夜になった。天希と可朗は公園を散歩しながら話していた。
「なあ、可朗・・・・・・」
「なに?」
「俺がめのめ町から出て行く時、みんなの顔が作り笑いに見えたんだよ・・・・」
「?」
「なんだろうな・・・・どっちかっていうと、俺に出て行けっていってるような感じがしたんだ・・・・・多数決した時も、みんなそんな感じで手挙げてたな・・・・・」
「・・・・・まあ、僕は最初っから天希を追いかけていくつもりだったけどね」
「姉から逃れるために!?」
「鋭い!大正解だよ!」

三井家の長女葉子は、あれこれうるさい両親を家から追い出し、弟二人をこき使って、無職の自由な暮らしをしている。だから可朗が嫌になって抜け出すと、雄大の仕事は二倍になる。可朗がうまく抜け出せたのは、兄の方が重く監視されているからである。
「あの可朗が逃げ出したですって?ふ~ん、で、あんたはそれを見逃したわけ?」
「違う!気づいたときにはいなかったんだ!」
「この~、バカ弟が~!」
「ギャアアアアアアアア!!」
可朗がいたとしても、だいたいこんな感じである。葉子の持つ『音』のデラストの前には、あの雄大でも歯が立たないのだ。

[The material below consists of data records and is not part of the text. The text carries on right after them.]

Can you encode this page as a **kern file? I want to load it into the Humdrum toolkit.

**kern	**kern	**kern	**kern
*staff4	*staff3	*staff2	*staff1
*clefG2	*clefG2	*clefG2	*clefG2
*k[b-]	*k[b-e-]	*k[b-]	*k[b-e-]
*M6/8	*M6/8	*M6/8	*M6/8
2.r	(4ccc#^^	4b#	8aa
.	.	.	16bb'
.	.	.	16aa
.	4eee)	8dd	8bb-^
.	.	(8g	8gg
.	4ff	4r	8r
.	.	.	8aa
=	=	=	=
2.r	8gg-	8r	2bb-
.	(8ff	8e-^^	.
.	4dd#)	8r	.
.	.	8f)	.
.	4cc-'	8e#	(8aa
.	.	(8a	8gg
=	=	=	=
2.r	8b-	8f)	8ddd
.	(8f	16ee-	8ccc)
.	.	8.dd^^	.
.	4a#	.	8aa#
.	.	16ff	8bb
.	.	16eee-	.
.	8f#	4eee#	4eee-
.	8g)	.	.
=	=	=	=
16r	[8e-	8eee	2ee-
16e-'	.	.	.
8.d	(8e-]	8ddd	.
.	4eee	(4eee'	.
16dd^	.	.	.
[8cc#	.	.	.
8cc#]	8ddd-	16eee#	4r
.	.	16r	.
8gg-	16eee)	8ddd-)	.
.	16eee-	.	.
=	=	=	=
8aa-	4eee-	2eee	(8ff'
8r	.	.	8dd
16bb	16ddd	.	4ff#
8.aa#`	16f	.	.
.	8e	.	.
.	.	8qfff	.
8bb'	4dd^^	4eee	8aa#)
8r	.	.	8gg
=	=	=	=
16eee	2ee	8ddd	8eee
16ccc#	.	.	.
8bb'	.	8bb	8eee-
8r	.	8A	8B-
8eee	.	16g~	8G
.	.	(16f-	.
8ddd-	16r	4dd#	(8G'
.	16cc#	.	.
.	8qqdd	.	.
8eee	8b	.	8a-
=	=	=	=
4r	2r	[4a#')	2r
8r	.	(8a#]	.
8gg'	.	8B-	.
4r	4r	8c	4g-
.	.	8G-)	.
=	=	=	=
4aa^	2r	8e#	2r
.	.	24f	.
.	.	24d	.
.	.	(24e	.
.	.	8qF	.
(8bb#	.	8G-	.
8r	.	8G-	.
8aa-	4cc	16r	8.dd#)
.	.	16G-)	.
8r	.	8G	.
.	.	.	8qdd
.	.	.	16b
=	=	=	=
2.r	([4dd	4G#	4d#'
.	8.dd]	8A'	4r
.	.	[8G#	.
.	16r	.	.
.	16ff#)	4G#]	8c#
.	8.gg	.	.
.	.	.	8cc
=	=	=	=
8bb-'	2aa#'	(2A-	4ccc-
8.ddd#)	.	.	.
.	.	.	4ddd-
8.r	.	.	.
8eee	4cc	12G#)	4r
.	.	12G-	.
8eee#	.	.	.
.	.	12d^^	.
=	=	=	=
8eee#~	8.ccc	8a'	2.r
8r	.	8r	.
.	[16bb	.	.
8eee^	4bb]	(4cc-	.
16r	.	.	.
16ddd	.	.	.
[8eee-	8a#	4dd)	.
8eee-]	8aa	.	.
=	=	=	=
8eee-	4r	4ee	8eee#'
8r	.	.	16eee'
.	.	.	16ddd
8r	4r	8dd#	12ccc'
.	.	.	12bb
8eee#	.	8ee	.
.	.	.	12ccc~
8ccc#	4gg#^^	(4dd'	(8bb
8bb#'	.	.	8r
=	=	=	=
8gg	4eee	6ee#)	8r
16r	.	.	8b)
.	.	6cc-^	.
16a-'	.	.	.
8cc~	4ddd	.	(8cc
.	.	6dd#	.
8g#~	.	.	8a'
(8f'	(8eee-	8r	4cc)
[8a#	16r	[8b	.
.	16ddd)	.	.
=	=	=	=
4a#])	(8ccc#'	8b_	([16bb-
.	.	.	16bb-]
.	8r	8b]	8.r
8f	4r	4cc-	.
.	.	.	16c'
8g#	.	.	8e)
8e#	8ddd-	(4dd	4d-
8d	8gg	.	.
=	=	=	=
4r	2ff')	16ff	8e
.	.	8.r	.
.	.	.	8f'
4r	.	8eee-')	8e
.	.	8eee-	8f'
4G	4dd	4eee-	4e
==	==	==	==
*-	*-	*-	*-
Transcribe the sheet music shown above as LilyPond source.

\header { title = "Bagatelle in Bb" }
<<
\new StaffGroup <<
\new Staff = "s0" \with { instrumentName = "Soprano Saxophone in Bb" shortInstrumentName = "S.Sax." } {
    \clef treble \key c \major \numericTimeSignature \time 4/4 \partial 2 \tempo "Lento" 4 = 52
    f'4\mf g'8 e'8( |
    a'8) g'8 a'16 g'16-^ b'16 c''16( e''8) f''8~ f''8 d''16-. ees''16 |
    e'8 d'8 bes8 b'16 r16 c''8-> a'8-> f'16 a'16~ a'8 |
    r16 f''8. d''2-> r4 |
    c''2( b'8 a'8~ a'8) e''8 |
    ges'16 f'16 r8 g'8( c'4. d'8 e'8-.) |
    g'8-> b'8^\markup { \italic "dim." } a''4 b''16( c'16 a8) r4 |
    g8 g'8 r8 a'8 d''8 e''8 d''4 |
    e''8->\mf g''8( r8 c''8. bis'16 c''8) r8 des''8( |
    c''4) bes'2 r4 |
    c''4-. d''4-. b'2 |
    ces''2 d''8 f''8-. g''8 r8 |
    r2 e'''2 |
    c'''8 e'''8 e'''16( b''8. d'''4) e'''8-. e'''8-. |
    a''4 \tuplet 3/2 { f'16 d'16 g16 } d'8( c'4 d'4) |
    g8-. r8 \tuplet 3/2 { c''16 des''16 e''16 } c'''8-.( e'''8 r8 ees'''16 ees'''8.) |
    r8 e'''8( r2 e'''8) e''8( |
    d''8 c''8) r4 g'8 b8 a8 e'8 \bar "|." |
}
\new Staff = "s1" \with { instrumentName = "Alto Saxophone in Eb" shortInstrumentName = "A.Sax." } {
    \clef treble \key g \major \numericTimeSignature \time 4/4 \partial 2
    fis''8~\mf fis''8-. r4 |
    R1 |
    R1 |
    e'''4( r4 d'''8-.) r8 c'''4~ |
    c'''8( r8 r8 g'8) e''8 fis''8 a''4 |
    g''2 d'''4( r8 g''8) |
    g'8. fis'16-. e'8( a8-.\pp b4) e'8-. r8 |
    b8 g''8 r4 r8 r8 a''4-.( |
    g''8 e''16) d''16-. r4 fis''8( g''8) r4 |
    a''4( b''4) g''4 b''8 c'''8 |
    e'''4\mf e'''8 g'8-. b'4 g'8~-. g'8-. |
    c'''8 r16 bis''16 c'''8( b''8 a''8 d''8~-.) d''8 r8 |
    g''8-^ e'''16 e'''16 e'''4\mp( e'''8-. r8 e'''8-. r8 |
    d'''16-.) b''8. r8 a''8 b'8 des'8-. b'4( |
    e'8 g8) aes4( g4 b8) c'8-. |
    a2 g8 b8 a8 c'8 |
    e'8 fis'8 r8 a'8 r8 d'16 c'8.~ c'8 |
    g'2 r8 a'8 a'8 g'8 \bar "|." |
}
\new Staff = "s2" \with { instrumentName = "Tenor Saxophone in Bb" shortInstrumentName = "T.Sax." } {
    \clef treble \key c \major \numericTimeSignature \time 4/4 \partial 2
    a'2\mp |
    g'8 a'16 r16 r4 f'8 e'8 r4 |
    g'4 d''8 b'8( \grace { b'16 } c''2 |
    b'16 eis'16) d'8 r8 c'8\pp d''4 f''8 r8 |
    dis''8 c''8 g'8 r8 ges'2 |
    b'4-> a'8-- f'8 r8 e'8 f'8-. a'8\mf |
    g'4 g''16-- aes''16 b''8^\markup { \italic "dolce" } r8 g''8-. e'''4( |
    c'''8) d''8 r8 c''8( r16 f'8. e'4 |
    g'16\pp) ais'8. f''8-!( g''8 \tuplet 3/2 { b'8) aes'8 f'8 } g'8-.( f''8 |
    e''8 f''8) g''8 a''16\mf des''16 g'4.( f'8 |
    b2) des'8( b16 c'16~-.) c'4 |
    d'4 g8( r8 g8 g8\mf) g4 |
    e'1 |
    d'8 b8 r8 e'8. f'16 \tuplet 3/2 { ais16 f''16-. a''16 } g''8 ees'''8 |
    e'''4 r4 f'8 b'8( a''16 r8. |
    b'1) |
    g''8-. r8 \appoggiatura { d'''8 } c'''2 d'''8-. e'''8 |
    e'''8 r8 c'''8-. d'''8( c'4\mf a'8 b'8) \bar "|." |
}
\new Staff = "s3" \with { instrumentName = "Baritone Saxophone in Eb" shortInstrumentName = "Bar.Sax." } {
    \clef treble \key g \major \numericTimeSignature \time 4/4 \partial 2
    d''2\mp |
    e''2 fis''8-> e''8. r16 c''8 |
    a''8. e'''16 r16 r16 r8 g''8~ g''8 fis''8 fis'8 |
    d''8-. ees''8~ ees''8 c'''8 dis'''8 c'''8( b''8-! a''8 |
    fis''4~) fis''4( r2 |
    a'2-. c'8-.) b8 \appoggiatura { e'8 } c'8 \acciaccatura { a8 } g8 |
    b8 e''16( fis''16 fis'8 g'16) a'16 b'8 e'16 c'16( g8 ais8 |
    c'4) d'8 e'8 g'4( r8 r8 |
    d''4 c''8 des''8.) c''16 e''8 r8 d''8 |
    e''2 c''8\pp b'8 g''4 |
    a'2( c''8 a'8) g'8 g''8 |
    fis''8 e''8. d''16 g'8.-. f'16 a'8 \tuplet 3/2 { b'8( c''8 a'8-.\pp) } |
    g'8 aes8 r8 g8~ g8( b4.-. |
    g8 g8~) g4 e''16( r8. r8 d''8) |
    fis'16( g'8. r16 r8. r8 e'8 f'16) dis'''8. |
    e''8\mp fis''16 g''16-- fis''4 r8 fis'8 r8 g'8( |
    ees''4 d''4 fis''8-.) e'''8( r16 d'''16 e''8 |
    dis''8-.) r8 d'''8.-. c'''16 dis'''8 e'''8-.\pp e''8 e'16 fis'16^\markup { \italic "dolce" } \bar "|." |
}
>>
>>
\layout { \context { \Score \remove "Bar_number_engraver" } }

「という訳で、今は兄ちゃん一人で労働ご苦労様なのさ」
「弟だけ抜け駆けしておいて偉そうにするなよ!」
「いいじゃん別に」
「やっぱお前、優しさが全然・・・・・・・」
「どうした?」
「しっ!静かに!」
風一つない公園の中で、草が揺れている。明らかに不自然な光景だった。
「可朗、お前か?」
「いや」
「じゃあ、いったい・・・・」
突然二人は誰かに足を引っ張られ、そこに転んだ。今度は何かに押しつぶされるような感じがした。
「誰かいるのか!」
天希は火を灯して、あたりを照らし出した。そこには不自然な影以外、なにもなかった。
「あいつだ」
「え?誰?」
「昼間の・・・・・」
「陰山比影ダ!」
声がした。昼間と少こし違う声のような気がするが、本人の声には違いなかった。
「殺気が前と比べ物にならねえ」
天希の火があたりを照らし出しているにも関わらず、その不自然な影は、二人の視界から消え失せてしまった。
「どこだ!?」
「ココダ!」
再び押しつぶされるような感覚とともに、不気味な笑い声が聞こえた。
「そうか、自分の影だ」
「確かに、電燈があっても、影はできるもんな・・・・」
「天希、加熱された金属みたいに、赤く光ることってできないか?」
「キツい!」
「それしか手はないと・・・・」
「じゃあおまえはどうすんだよ!?」
「跳ぶ!」
天希の体が赤く光り始めた。可朗のほうは、デラストによって増加した運動能力をフル活用し、天希の真上を跳んだ。
「命は保証しないぜ!」
天希は、真上にいる可朗に向かって火の玉を投げた。その火の玉は可朗に当たると、激しく空中で燃え上がった。
「ぐぁあああああああ!」
炎が消え、可朗が下に落ちてきた時、可朗は二人になっていた。片方はまるで厚みのある影のようだった。
「大丈夫か可朗?」
「大丈夫だ」
二人は影の方を見た。何かの瓶が転がっている。
「ヴェノム・パワー?」
「こいつ、ドーピングしてたのか?」
木の陰から声が聞こえた。
「どうやら、失敗だったようですねえ」
「お前か!」
天希と可朗は、そいつを追いかけたが、公園からでたときには、そいつはいなかった。
二人は、自分の影に踏みつぶされるのを恐れて、残金を使い果たしてホテルに泊まることにした。